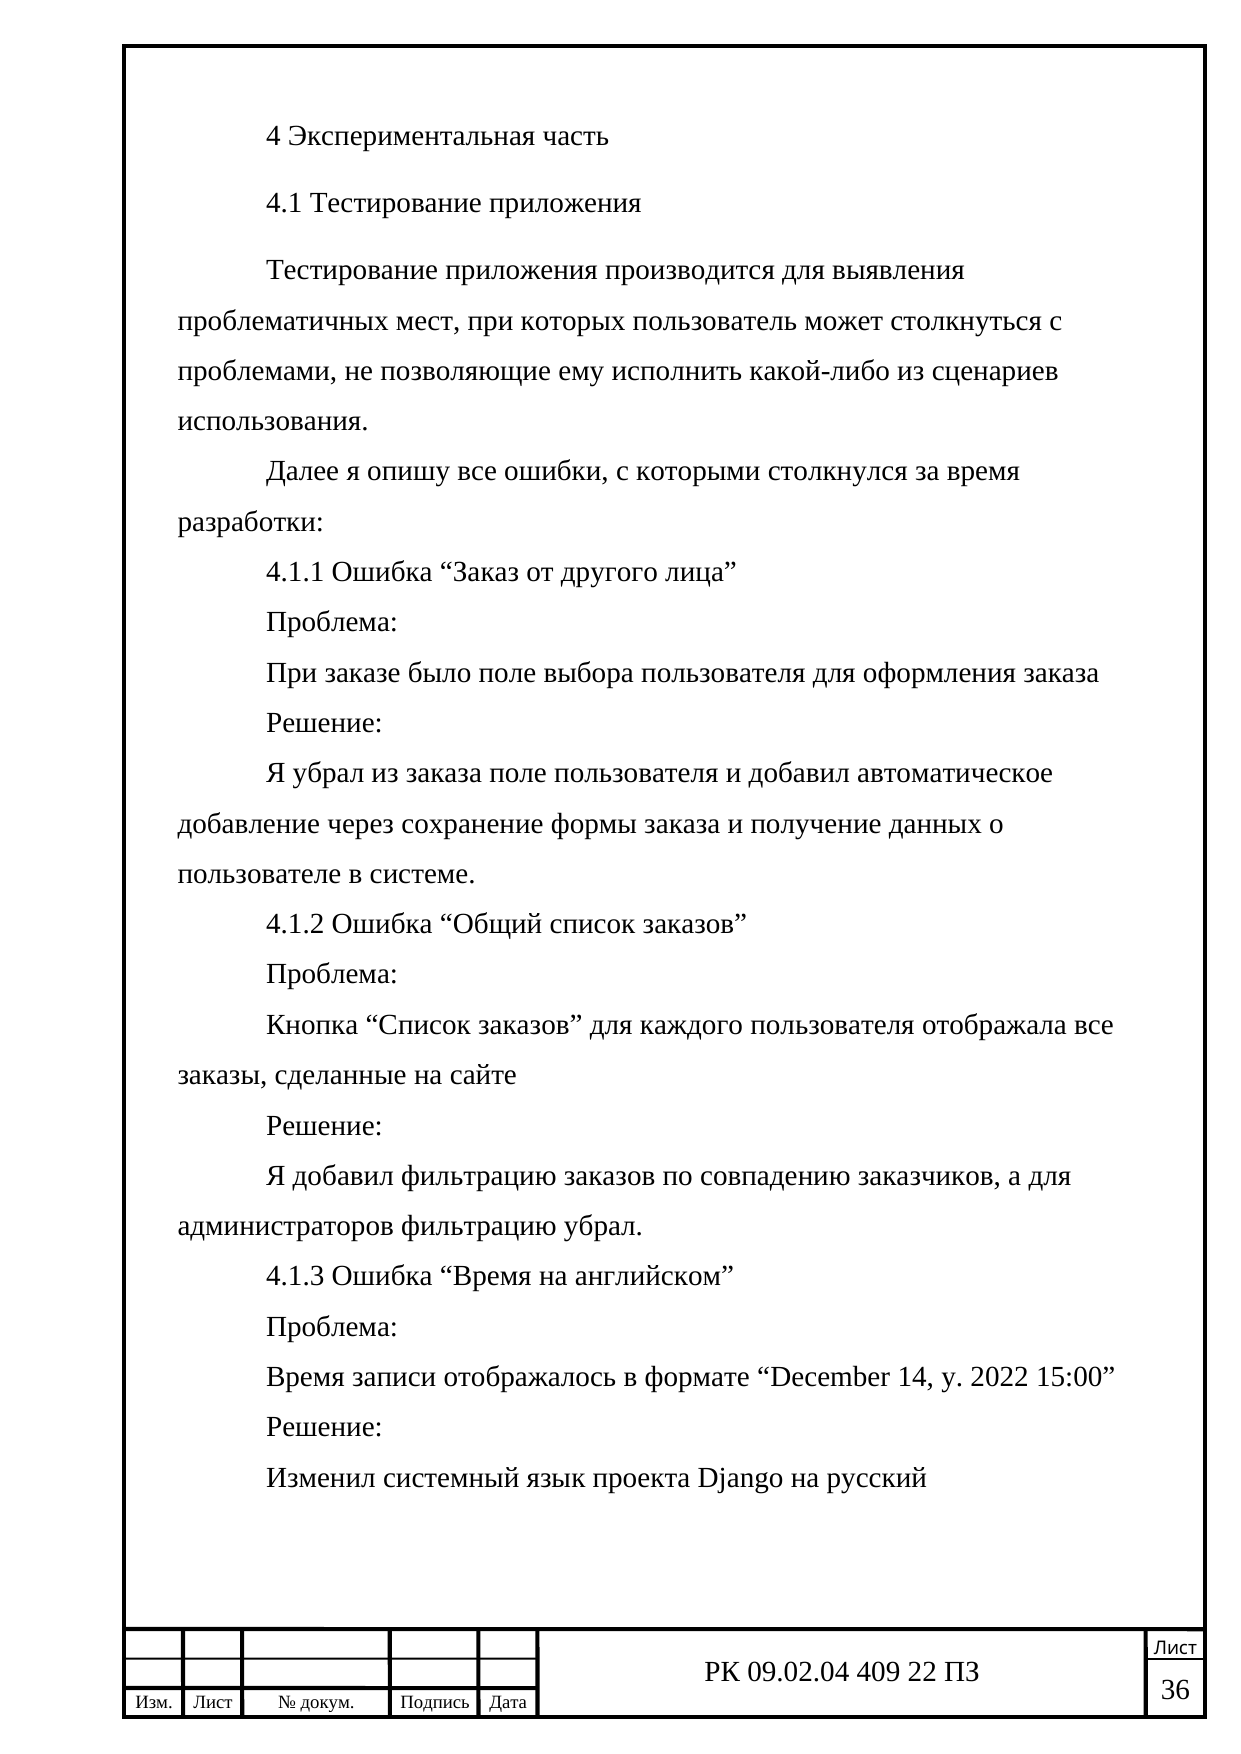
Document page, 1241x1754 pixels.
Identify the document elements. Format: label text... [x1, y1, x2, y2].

text Я добавил фильтрацию заказов по совпадению заказчиков, а для администраторов фильтрацию убрал. [177, 1158, 1152, 1242]
text Кнопка “Список заказов” для каждого пользователя отображала все заказы, сделанные на сайте [177, 1007, 1152, 1091]
text Изменил системный язык проекта Django на русский [177, 1460, 1152, 1493]
text Решение: [177, 1409, 1152, 1443]
text Проблема: [177, 604, 1152, 638]
text Далее я опишу все ошибки, с которыми столкнулся за время разработки: [177, 453, 1152, 537]
text Решение: [177, 1108, 1152, 1141]
text Тестирование приложения производится для выявления проблематичных мест, при которых пользователь может столкнуться с проблемами, не позволяющие ему исполнить какой-либо из сценариев использования. [177, 252, 1152, 437]
text Время записи отображалось в формате “December 14, y. 2022 15:00” [177, 1359, 1152, 1393]
text 4.1.3 Ошибка “Время на английском” [177, 1258, 1152, 1292]
text 4.1 Тестирование приложения [177, 185, 1152, 219]
text При заказе было поле выбора пользователя для оформления заказа [177, 655, 1152, 688]
text 4.1.2 Ошибка “Общий список заказов” [177, 906, 1152, 940]
text Я убрал из заказа поле пользователя и добавил автоматическое добавление через сохранение формы заказа и получение данных о пользователе в системе. [177, 755, 1152, 889]
text Решение: [177, 705, 1152, 739]
text Проблема: [177, 1309, 1152, 1342]
text 4.1.1 Ошибка “Заказ от другого лица” [177, 554, 1152, 588]
text 4 Экспериментальная часть [177, 118, 1152, 152]
text Проблема: [177, 957, 1152, 990]
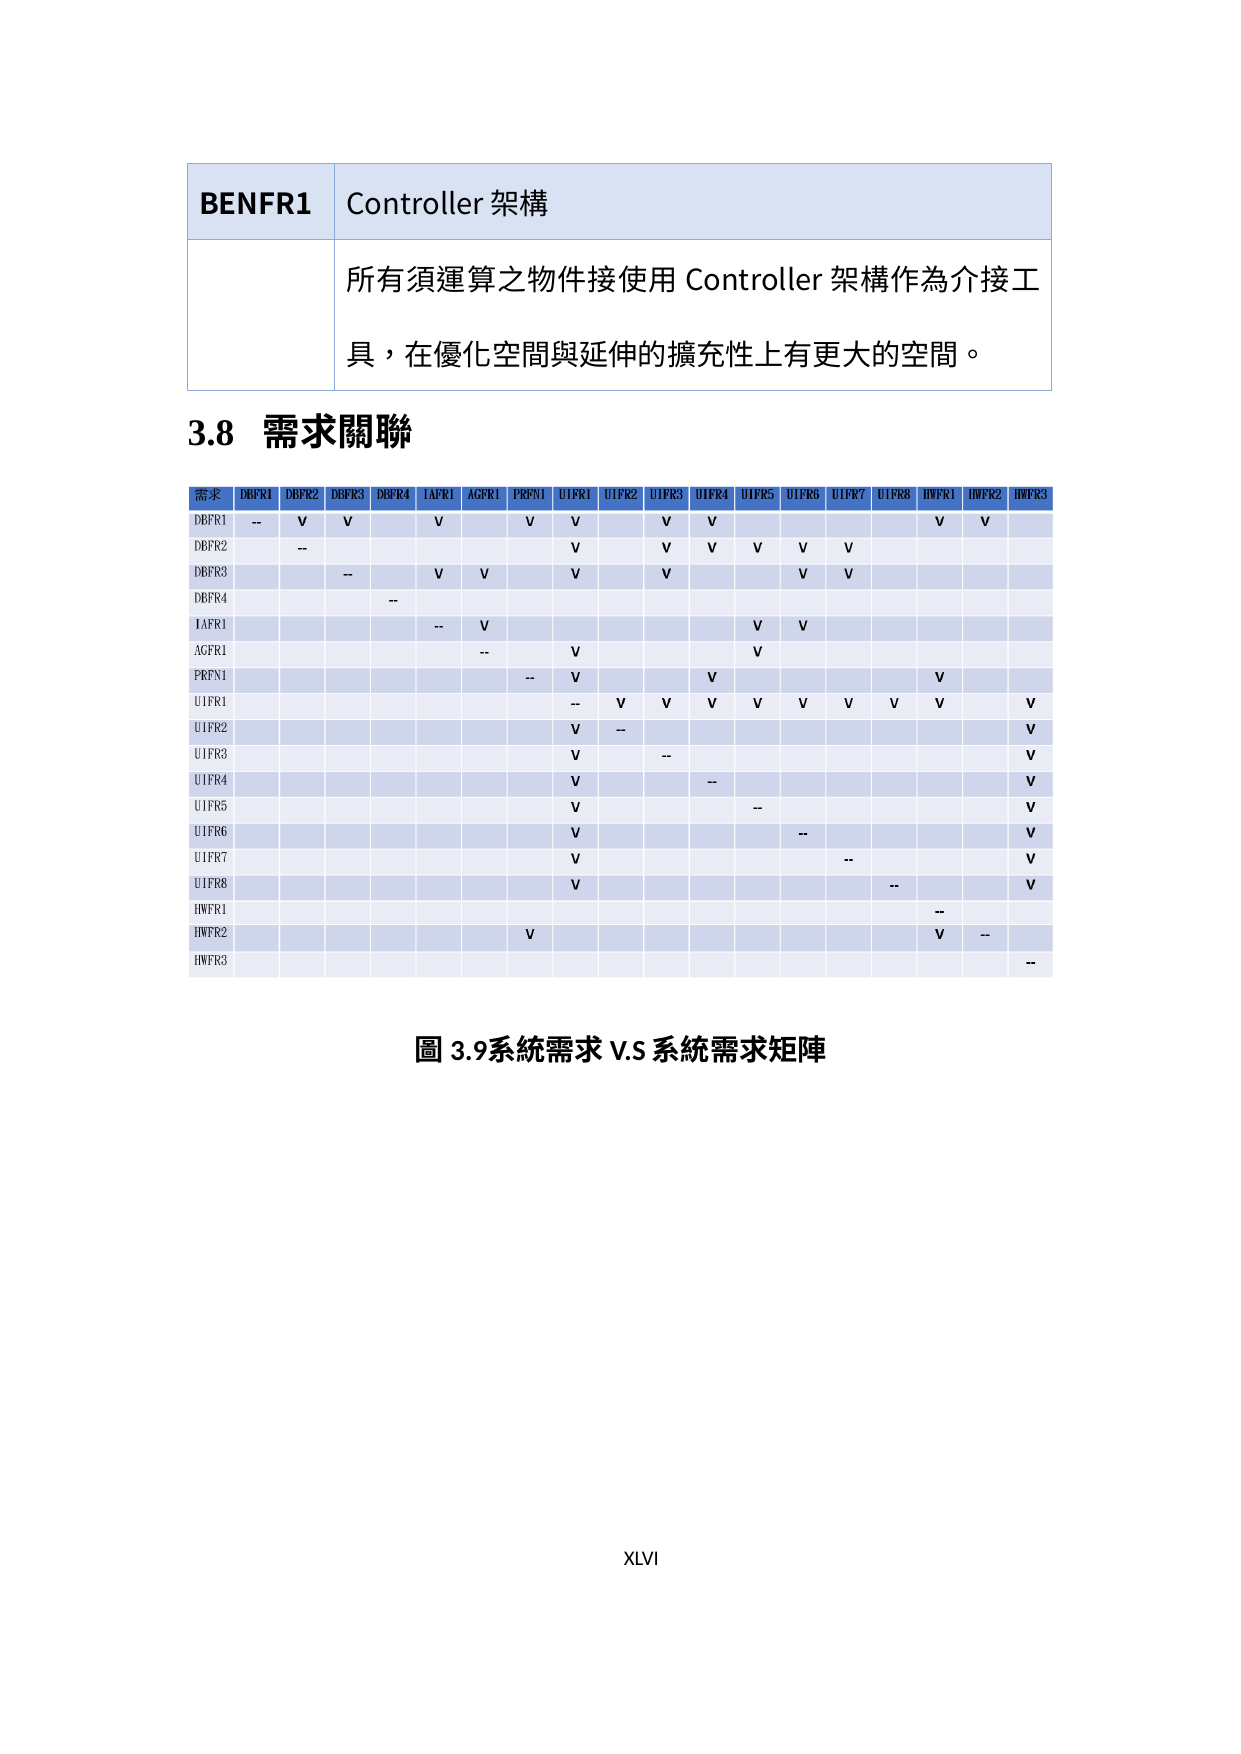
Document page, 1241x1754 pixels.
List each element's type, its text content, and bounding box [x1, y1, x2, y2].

text 圖 3.7系統需求V.S系統需求矩陣 [187, 1010, 1053, 1085]
table_cell Controller架構 [335, 164, 1051, 239]
picture [187, 485, 1053, 979]
table_cell BENFR1 [188, 164, 334, 239]
table_cell [188, 240, 334, 390]
table_cell 所有須運算之物件接使用Controller架構作為介接工具，在優化空間與延伸的擴充性上有更大的空間。 [335, 240, 1051, 390]
subtitle 需求關聯 [187, 391, 1053, 466]
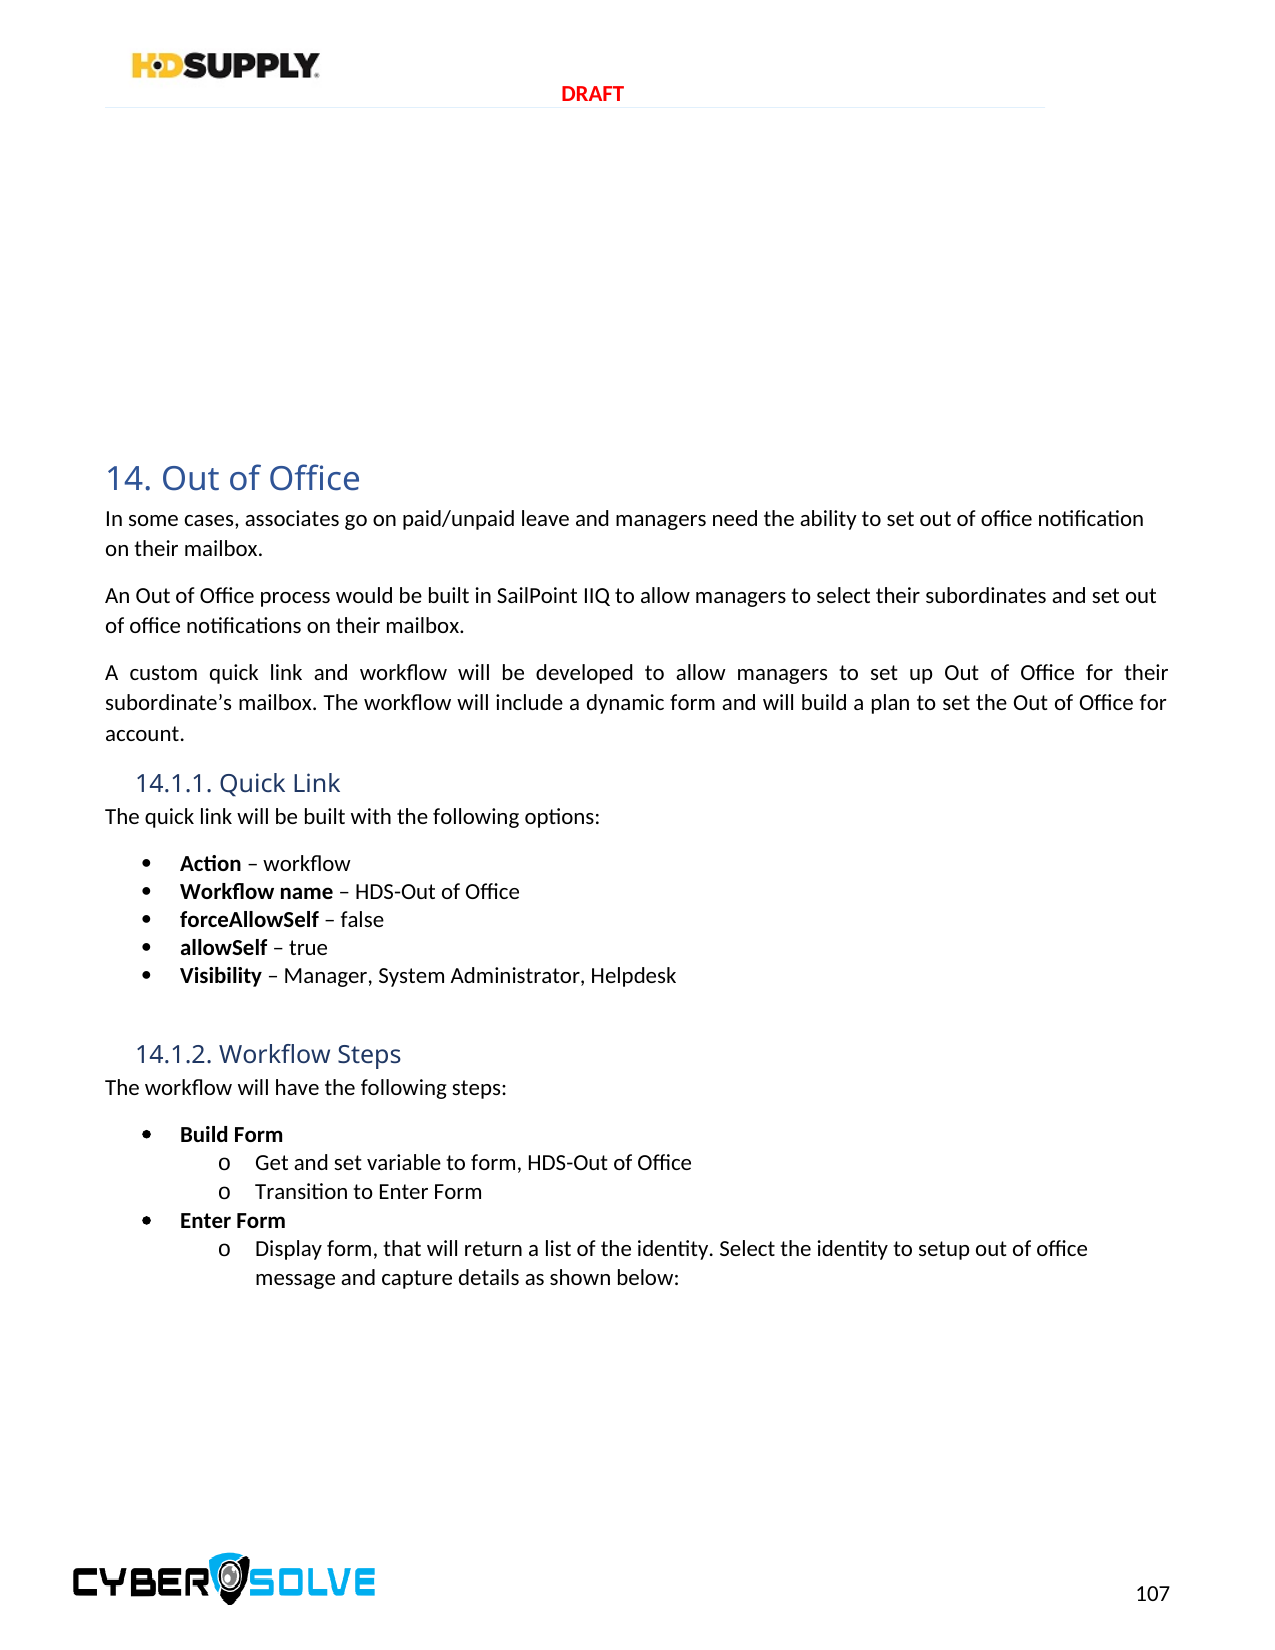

§ **Exercise description**: This task asks for the data above repeated exactly, without a single picture.

§ **Task solution**:
Document page, 1241x1754 pixels.
Identify the document elements. Format: label text... [x1, y1, x2, y2].

text Я добавил фильтрацию заказов по совпадению заказчиков, а для администраторов фильтрацию убрал. [177, 1158, 1152, 1242]
text Кнопка “Список заказов” для каждого пользователя отображала все заказы, сделанные на сайте [177, 1007, 1152, 1091]
text Изменил системный язык проекта Django на русский [177, 1460, 1152, 1493]
text Решение: [177, 1409, 1152, 1443]
text Проблема: [177, 604, 1152, 638]
text Далее я опишу все ошибки, с которыми столкнулся за время разработки: [177, 453, 1152, 537]
text Решение: [177, 1108, 1152, 1141]
text Тестирование приложения производится для выявления проблематичных мест, при которых пользователь может столкнуться с проблемами, не позволяющие ему исполнить какой-либо из сценариев использования. [177, 252, 1152, 437]
text Время записи отображалось в формате “December 14, y. 2022 15:00” [177, 1359, 1152, 1393]
text 4.1.3 Ошибка “Время на английском” [177, 1258, 1152, 1292]
text 4.1 Тестирование приложения [177, 185, 1152, 219]
text При заказе было поле выбора пользователя для оформления заказа [177, 655, 1152, 688]
text 4.1.2 Ошибка “Общий список заказов” [177, 906, 1152, 940]
text Я убрал из заказа поле пользователя и добавил автоматическое добавление через сохранение формы заказа и получение данных о пользователе в системе. [177, 755, 1152, 889]
text Решение: [177, 705, 1152, 739]
text Проблема: [177, 1309, 1152, 1342]
text 4.1.1 Ошибка “Заказ от другого лица” [177, 554, 1152, 588]
text 4 Экспериментальная часть [177, 118, 1152, 152]
text Проблема: [177, 957, 1152, 990]
Document page, 1241x1754 pixels.
List each element's type, its text content, and bounding box [x1, y1, x2, y2].

text 圖 3.7系統需求V.S系統需求矩陣 [187, 1010, 1053, 1085]
table_cell Controller架構 [335, 164, 1051, 239]
picture [187, 485, 1053, 979]
table_cell BENFR1 [188, 164, 334, 239]
table_cell [188, 240, 334, 390]
table_cell 所有須運算之物件接使用Controller架構作為介接工具，在優化空間與延伸的擴充性上有更大的空間。 [335, 240, 1051, 390]
subtitle 需求關聯 [187, 391, 1053, 466]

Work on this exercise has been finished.